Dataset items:
*** Block opens ***
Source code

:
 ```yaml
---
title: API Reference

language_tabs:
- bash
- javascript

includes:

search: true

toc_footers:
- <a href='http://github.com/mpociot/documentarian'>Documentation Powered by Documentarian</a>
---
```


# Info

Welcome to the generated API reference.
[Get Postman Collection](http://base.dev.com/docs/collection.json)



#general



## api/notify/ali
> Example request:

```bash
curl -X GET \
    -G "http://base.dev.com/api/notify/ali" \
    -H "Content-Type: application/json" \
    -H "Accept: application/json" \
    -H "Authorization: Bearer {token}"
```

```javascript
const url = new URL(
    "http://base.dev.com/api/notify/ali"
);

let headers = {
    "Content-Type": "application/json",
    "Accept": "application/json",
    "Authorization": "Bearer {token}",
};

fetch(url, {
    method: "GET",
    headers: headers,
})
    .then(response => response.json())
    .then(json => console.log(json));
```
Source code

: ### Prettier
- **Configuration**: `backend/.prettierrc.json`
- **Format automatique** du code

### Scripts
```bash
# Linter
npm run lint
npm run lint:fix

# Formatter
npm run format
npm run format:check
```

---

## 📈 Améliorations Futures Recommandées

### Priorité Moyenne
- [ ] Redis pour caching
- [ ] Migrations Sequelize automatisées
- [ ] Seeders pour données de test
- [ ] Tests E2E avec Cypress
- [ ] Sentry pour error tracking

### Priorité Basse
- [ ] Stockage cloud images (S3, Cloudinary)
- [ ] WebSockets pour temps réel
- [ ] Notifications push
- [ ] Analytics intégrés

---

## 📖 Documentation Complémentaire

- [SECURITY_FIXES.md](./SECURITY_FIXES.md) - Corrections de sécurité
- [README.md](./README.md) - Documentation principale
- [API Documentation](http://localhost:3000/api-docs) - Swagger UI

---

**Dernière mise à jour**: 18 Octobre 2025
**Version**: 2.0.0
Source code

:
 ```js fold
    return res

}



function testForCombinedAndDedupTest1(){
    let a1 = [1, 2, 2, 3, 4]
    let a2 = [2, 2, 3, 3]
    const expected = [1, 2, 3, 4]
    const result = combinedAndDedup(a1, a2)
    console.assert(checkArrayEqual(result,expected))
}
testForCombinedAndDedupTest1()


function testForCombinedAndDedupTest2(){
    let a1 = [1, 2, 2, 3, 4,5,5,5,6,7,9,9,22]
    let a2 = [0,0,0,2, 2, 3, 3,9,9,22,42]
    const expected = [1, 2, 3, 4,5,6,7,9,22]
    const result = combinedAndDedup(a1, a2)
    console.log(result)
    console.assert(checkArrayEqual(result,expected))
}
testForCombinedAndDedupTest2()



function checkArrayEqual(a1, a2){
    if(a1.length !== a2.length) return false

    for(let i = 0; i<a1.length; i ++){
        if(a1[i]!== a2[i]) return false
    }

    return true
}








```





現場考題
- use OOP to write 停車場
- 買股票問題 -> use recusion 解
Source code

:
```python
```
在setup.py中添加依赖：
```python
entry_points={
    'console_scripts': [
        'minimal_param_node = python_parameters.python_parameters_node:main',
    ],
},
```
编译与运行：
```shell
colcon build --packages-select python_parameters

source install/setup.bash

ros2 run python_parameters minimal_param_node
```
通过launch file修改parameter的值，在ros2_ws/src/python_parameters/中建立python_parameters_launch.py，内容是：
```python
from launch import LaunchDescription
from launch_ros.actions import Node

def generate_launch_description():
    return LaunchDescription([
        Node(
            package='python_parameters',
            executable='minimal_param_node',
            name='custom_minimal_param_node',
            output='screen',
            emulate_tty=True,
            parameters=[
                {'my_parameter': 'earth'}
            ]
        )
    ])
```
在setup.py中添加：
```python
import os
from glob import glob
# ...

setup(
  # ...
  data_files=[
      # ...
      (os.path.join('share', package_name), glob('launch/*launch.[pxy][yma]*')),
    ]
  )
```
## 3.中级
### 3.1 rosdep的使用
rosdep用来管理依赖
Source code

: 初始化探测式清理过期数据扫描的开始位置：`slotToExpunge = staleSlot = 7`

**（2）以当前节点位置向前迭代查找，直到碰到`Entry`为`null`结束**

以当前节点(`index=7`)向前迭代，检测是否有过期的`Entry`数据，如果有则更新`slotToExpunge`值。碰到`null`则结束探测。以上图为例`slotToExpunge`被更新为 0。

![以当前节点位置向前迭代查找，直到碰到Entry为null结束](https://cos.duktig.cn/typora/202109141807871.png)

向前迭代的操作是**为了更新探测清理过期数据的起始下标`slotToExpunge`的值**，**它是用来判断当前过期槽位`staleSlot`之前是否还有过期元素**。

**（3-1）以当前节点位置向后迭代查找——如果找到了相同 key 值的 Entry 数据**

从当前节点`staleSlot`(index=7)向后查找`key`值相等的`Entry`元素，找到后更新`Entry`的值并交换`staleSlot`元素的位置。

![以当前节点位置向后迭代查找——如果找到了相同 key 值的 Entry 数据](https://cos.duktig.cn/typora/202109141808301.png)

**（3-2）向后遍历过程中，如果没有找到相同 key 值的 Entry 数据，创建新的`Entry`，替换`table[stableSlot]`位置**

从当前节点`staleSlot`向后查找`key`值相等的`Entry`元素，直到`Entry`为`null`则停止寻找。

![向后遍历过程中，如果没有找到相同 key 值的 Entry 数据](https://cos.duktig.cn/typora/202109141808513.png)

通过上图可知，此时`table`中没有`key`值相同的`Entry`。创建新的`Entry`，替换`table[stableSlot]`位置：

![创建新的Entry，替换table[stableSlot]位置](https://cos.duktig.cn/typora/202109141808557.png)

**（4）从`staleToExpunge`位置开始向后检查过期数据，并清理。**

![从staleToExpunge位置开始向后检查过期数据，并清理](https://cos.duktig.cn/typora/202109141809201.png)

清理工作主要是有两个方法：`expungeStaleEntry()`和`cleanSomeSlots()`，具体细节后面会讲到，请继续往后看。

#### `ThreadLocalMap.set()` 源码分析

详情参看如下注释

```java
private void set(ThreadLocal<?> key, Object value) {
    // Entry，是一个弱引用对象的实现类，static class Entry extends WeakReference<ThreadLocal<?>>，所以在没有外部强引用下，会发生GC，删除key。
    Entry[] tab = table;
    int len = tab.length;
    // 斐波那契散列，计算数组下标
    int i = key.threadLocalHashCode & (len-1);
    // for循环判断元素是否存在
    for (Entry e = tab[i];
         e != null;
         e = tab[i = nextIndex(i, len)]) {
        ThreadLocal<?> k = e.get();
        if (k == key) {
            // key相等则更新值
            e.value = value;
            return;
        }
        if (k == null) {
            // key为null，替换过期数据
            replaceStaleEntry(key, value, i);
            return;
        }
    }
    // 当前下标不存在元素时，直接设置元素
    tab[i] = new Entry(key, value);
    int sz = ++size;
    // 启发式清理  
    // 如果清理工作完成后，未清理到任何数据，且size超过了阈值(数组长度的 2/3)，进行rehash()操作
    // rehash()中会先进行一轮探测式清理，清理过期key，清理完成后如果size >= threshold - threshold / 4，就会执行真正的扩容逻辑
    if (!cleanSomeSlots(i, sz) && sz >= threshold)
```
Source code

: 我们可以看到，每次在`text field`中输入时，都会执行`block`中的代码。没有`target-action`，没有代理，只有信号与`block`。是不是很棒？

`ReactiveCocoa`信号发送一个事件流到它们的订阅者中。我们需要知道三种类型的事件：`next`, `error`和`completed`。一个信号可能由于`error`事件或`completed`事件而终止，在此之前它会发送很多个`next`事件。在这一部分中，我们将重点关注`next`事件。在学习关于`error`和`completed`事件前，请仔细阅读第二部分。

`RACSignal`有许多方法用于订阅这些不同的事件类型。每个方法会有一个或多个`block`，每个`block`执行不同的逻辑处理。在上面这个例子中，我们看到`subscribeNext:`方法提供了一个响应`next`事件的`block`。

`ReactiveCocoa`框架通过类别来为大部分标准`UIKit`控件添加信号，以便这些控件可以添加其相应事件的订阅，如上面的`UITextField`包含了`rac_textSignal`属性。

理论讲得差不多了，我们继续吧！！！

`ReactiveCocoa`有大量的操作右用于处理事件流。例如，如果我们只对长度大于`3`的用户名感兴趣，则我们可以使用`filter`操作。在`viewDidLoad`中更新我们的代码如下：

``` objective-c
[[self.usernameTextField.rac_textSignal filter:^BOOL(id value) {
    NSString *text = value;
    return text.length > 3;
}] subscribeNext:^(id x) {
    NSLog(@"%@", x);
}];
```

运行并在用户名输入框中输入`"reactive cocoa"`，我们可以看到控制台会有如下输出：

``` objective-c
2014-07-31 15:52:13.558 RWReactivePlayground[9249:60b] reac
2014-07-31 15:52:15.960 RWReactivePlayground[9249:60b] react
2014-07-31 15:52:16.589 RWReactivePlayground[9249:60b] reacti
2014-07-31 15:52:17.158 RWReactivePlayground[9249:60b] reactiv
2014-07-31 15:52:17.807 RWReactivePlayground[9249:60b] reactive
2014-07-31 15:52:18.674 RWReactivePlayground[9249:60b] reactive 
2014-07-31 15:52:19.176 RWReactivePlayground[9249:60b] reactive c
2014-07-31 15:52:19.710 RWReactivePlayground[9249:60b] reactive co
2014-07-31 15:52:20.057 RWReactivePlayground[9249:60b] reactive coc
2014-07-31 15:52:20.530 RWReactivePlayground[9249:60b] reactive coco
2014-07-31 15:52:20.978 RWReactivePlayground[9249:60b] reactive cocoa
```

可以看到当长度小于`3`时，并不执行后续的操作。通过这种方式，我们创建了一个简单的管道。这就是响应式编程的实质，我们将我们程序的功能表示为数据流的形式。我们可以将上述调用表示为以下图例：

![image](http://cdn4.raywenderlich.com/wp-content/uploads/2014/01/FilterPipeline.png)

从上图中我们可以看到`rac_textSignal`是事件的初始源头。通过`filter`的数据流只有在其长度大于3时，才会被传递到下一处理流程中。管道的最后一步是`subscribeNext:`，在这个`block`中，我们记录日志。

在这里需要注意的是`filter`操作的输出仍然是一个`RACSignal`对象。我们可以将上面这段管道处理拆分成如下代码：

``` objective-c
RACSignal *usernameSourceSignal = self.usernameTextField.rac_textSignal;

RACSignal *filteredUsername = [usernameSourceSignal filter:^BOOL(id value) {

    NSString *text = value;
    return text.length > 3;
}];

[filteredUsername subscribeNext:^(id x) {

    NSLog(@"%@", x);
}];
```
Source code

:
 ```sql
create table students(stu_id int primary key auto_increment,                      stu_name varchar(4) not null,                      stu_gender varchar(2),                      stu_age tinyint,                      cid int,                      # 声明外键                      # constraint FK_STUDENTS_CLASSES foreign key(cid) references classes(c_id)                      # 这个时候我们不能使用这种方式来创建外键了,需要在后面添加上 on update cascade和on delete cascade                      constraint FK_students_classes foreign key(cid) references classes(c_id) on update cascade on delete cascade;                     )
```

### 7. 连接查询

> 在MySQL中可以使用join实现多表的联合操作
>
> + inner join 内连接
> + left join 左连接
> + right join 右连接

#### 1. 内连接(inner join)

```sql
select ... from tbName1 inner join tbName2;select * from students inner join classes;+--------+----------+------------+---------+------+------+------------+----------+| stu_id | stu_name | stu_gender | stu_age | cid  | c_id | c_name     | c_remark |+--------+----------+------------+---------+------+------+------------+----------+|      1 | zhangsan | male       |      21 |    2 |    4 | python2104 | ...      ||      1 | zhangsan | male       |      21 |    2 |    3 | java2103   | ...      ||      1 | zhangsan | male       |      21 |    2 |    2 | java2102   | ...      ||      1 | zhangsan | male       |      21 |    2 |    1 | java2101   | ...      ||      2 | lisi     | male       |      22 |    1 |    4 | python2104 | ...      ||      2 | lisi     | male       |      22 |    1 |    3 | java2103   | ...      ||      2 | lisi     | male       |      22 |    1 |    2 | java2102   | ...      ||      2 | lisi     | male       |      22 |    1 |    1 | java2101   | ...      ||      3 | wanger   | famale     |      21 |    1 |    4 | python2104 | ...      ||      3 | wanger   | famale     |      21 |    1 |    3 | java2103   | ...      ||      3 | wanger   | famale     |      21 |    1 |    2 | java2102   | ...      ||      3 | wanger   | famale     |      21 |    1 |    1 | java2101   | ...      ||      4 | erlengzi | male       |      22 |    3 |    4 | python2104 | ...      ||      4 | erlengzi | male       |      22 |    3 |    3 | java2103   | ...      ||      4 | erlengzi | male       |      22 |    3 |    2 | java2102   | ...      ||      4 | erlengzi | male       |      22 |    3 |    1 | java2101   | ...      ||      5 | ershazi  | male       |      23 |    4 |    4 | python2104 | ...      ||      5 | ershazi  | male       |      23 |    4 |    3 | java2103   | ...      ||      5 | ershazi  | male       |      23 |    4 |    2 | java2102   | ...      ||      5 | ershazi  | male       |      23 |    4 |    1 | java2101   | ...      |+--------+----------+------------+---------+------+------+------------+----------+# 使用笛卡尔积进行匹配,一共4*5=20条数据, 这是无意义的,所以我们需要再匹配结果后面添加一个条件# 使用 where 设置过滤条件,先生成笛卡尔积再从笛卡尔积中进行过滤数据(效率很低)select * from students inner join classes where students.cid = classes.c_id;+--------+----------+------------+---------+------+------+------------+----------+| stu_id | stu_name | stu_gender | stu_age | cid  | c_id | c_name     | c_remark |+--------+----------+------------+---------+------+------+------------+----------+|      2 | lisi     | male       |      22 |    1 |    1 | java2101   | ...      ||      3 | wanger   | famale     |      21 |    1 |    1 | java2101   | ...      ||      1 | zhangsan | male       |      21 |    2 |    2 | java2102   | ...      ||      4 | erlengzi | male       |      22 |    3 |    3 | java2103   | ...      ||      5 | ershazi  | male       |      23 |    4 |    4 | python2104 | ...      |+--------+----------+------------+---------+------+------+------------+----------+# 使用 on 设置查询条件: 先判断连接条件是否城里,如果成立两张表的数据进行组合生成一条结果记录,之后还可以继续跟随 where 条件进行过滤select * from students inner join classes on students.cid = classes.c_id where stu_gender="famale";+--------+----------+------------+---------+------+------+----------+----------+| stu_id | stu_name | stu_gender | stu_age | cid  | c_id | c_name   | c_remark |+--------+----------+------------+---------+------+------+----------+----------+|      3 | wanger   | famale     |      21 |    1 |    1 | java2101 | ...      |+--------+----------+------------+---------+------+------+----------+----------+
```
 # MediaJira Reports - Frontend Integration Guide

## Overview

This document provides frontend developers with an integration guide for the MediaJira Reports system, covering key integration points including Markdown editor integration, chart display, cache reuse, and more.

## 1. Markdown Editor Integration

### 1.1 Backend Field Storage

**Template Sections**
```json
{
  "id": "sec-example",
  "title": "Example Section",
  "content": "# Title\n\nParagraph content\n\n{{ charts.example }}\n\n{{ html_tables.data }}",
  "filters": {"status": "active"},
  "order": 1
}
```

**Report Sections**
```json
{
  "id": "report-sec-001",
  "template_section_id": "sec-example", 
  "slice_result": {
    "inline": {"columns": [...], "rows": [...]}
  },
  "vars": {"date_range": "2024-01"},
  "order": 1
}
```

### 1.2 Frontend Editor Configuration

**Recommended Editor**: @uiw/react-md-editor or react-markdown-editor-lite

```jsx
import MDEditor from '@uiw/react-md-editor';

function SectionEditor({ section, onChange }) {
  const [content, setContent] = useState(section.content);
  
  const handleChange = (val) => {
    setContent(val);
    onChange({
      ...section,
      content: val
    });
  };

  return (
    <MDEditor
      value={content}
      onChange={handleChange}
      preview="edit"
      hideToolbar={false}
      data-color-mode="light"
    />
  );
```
*** Block closes ***
• [TASK INSTRUCTIONS]: From the entries above, pull out each line that includes "usernameSourceSignal".

• [EXERCISE SOLUTION]:
RACSignal *usernameSourceSignal = self.usernameTextField.rac_textSignal;
RACSignal *filteredUsername = [usernameSourceSignal filter:^BOOL(id value) {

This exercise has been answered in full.